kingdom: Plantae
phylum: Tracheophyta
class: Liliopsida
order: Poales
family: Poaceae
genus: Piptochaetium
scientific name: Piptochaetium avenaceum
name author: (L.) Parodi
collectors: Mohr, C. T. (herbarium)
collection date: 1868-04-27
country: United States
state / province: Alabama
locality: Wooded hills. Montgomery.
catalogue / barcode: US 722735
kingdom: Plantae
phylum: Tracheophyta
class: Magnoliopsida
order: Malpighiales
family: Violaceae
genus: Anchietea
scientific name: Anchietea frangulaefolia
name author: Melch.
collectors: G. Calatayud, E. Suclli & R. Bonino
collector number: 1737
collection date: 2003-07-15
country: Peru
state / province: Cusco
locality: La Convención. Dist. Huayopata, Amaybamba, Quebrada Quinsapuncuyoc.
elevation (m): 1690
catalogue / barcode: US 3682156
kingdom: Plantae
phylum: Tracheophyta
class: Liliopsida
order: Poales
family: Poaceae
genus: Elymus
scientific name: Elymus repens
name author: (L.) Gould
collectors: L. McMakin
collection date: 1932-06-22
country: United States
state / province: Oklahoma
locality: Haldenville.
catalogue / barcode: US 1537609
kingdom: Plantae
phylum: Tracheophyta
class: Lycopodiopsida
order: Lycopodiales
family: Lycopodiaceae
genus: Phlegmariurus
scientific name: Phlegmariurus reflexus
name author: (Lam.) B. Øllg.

•••

* GIVEN EXERCISE
Format every line of the rows above as a numbered list, omitting any blank lines.

* EXERCISE ANSWER
1. kingdom: Plantae
2. phylum: Tracheophyta
3. class: Liliopsida
4. order: Poales
5. family: Poaceae
6. genus: Piptochaetium
7. scientific name: Piptochaetium avenaceum
8. name author: (L.) Parodi
9. collectors: Mohr, C. T. (herbarium)
10. collection date: 1868-04-27
11. country: United States
12. state / province: Alabama
13. locality: Wooded hills. Montgomery.
14. catalogue / barcode: US 722735
15. kingdom: Plantae
16. phylum: Tracheophyta
17. class: Magnoliopsida
18. order: Malpighiales
19. family: Violaceae
20. genus: Anchietea
21. scientific name: Anchietea frangulaefolia
22. name author: Melch.
23. collectors: G. Calatayud, E. Suclli & R. Bonino
24. collector number: 1737
25. collection date: 2003-07-15
26. country: Peru
27. state / province: Cusco
28. locality: La Convención. Dist. Huayopata, Amaybamba, Quebrada Quinsapuncuyoc.
29. elevation (m): 1690
30. catalogue / barcode: US 3682156
31. kingdom: Plantae
32. phylum: Tracheophyta
33. class: Liliopsida
34. order: Poales
35. family: Poaceae
36. genus: Elymus
37. scientific name: Elymus repens
38. name author: (L.) Gould
39. collectors: L. McMakin
40. collection date: 1932-06-22
41. country: United States
42. state / province: Oklahoma
43. locality: Haldenville.
44. catalogue / barcode: US 1537609
45. kingdom: Plantae
46. phylum: Tracheophyta
47. class: Lycopodiopsida
48. order: Lycopodiales
49. family: Lycopodiaceae
50. genus: Phlegmariurus
51. scientific name: Phlegmariurus reflexus
52. name author: (Lam.) B. Øllg.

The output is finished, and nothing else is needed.